WORK REQUIRED:
Give back, word for word, the lines in the listing below from the one holding "right front paw: (890, 1191)" down to the one holding "right back paw: (1649, 1174)", both ends included.

DATA FOR REVIEW:
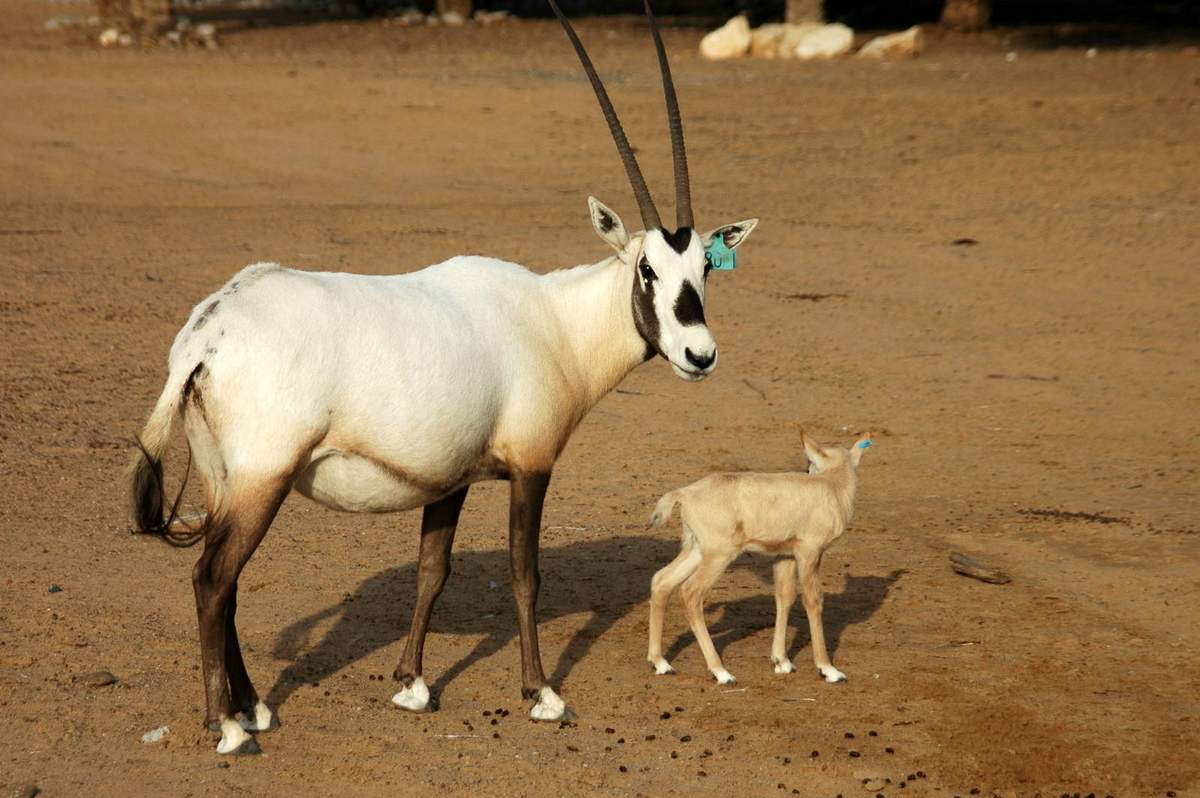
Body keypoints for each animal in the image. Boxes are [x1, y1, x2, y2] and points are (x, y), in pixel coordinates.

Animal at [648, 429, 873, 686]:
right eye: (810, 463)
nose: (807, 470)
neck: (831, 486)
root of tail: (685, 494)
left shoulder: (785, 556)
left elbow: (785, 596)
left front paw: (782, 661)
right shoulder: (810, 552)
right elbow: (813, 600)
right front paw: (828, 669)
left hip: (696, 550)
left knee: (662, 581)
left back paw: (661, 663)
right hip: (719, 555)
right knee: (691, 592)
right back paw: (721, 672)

...

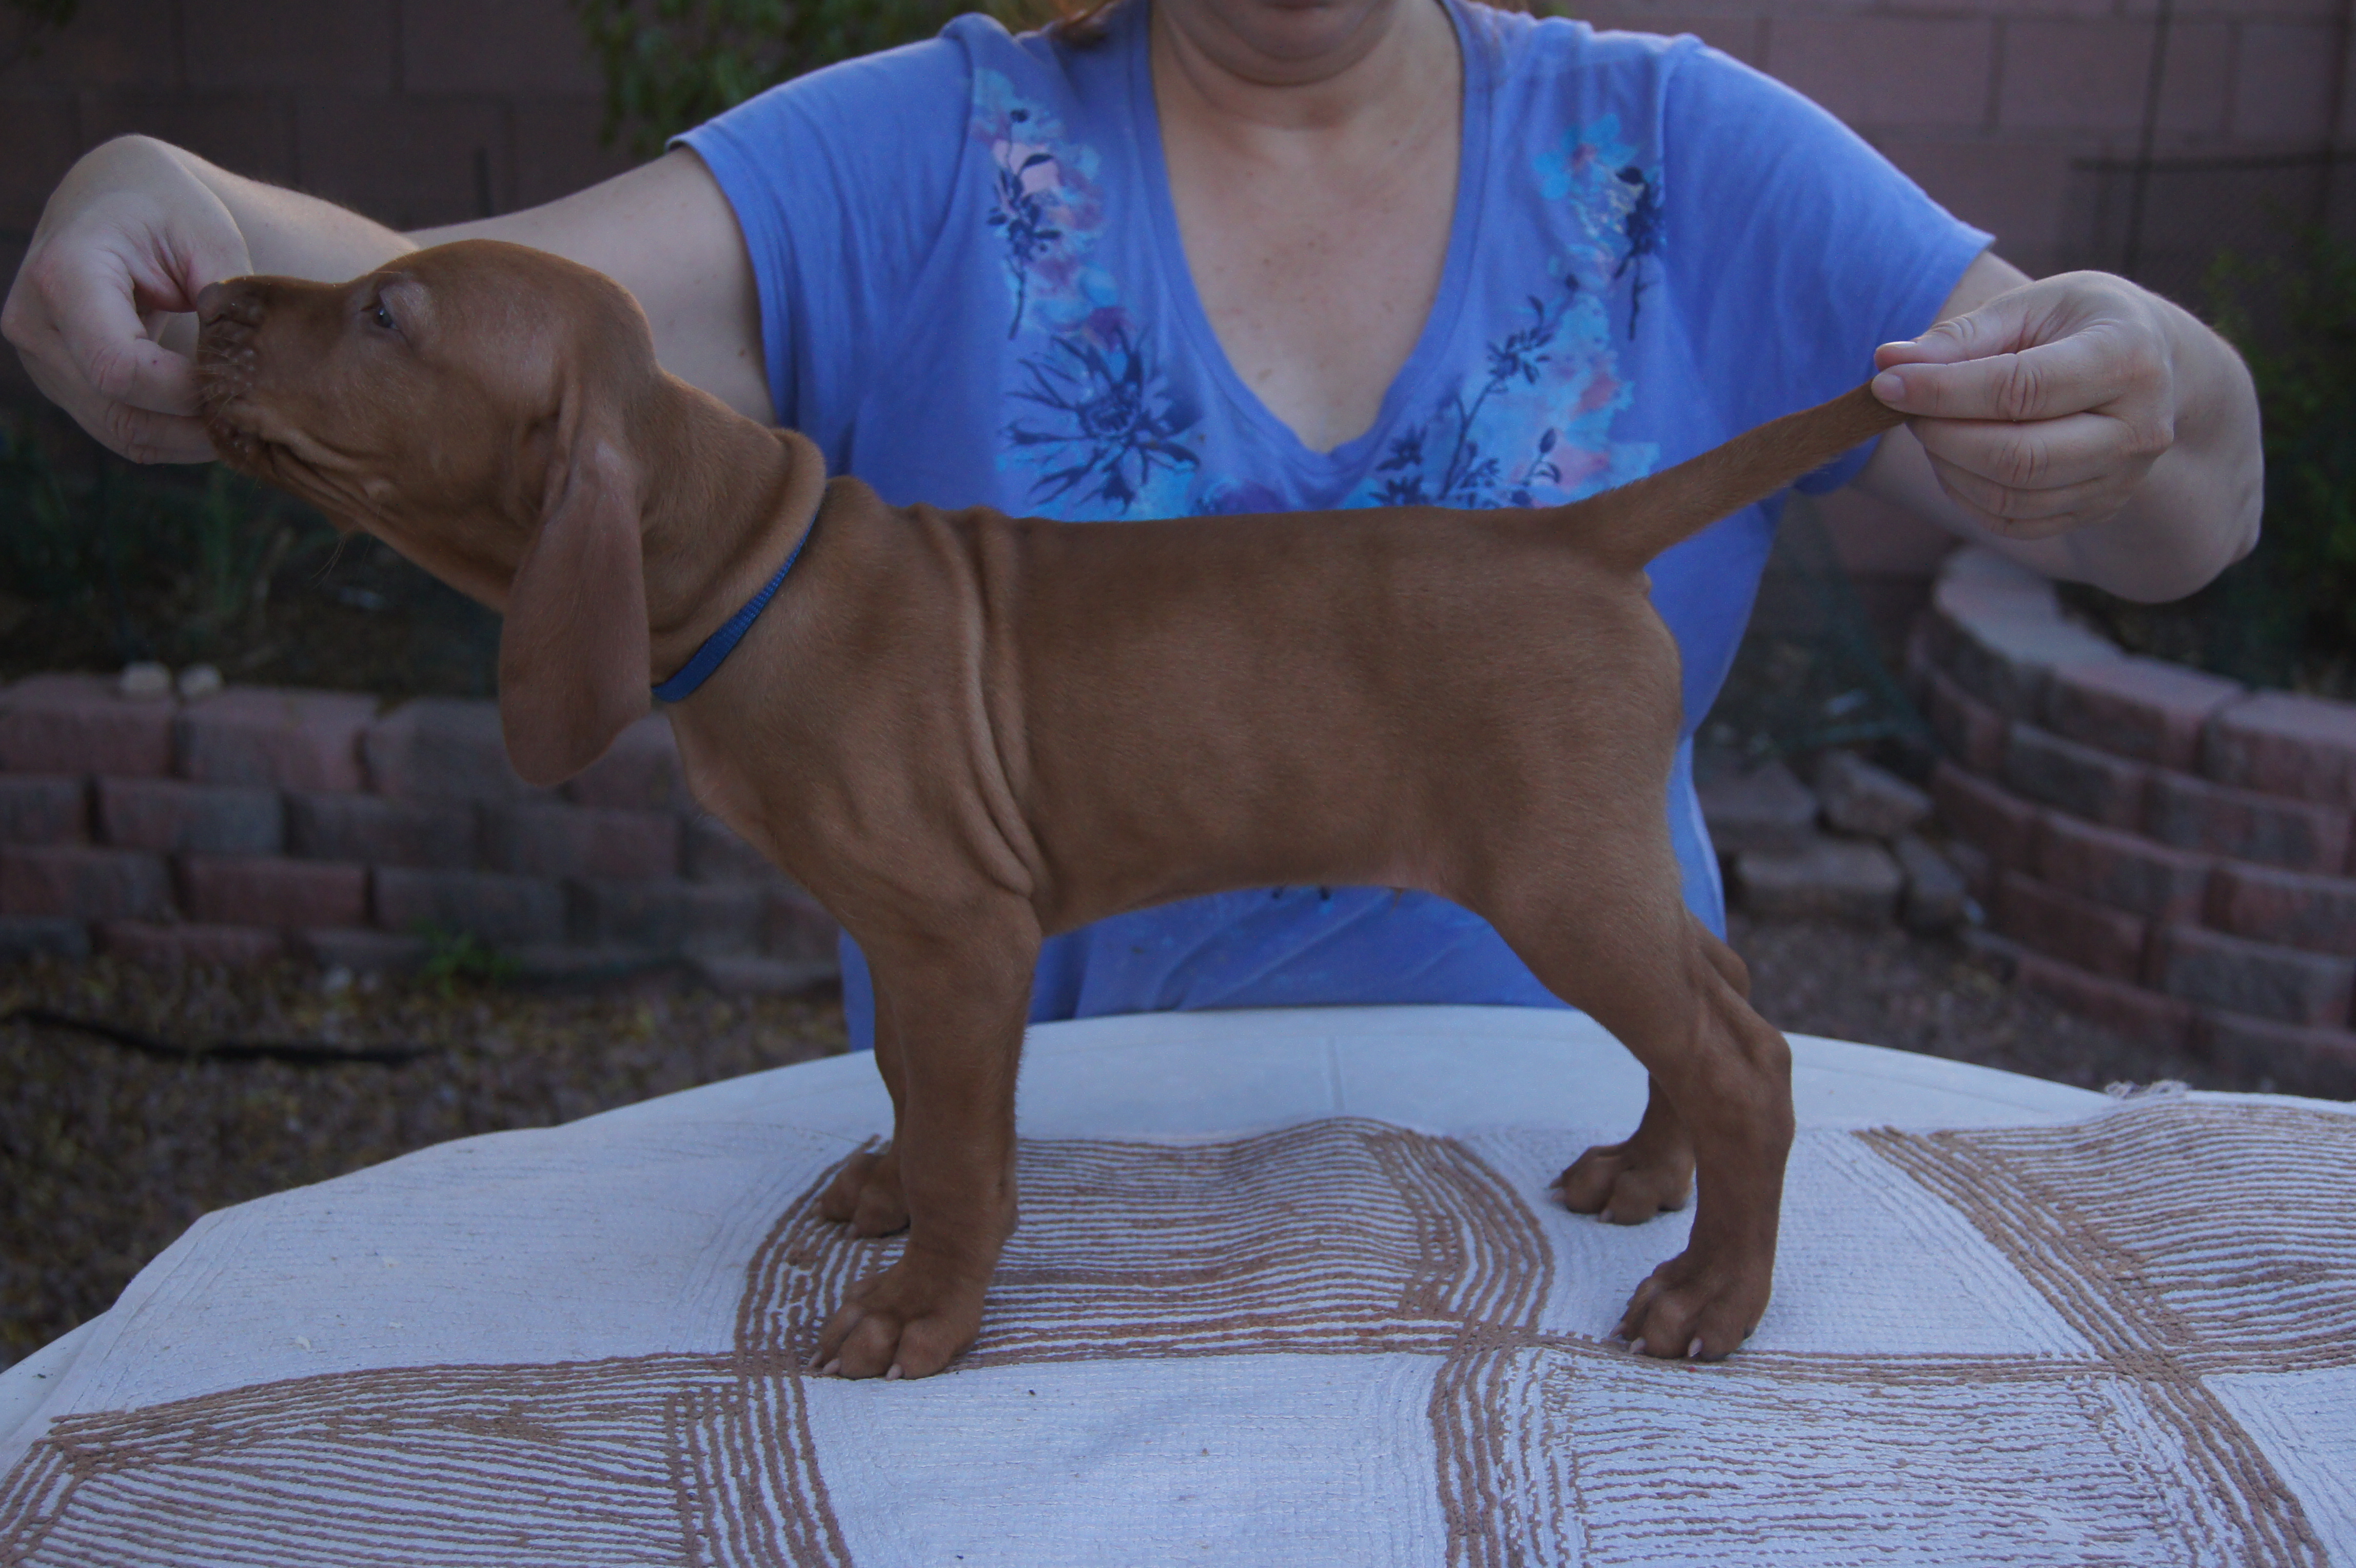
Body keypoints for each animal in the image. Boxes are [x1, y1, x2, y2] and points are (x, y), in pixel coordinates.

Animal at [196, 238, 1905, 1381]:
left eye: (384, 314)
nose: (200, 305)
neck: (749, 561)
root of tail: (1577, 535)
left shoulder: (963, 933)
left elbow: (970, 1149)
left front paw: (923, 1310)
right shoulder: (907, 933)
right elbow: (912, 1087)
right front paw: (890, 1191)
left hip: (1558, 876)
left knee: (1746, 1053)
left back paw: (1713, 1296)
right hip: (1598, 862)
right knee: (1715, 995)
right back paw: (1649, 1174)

* * *

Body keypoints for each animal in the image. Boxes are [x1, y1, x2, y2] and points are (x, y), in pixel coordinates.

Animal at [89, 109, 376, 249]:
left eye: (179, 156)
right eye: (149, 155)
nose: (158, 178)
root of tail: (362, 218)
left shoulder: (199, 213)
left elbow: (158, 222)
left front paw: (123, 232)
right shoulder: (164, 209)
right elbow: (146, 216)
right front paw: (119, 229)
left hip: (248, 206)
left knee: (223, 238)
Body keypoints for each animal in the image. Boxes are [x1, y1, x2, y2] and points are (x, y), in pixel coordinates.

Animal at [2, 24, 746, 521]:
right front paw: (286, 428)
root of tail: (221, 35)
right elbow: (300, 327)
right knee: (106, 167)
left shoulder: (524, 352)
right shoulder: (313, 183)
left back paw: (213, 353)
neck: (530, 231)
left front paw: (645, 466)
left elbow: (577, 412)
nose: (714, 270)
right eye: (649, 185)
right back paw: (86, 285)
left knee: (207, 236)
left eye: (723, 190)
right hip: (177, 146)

EXERCISE RESULT:
right front paw: (890, 1191)
left hip: (1558, 876)
left knee: (1746, 1053)
left back paw: (1713, 1296)
right hip: (1598, 862)
right knee: (1715, 995)
right back paw: (1649, 1174)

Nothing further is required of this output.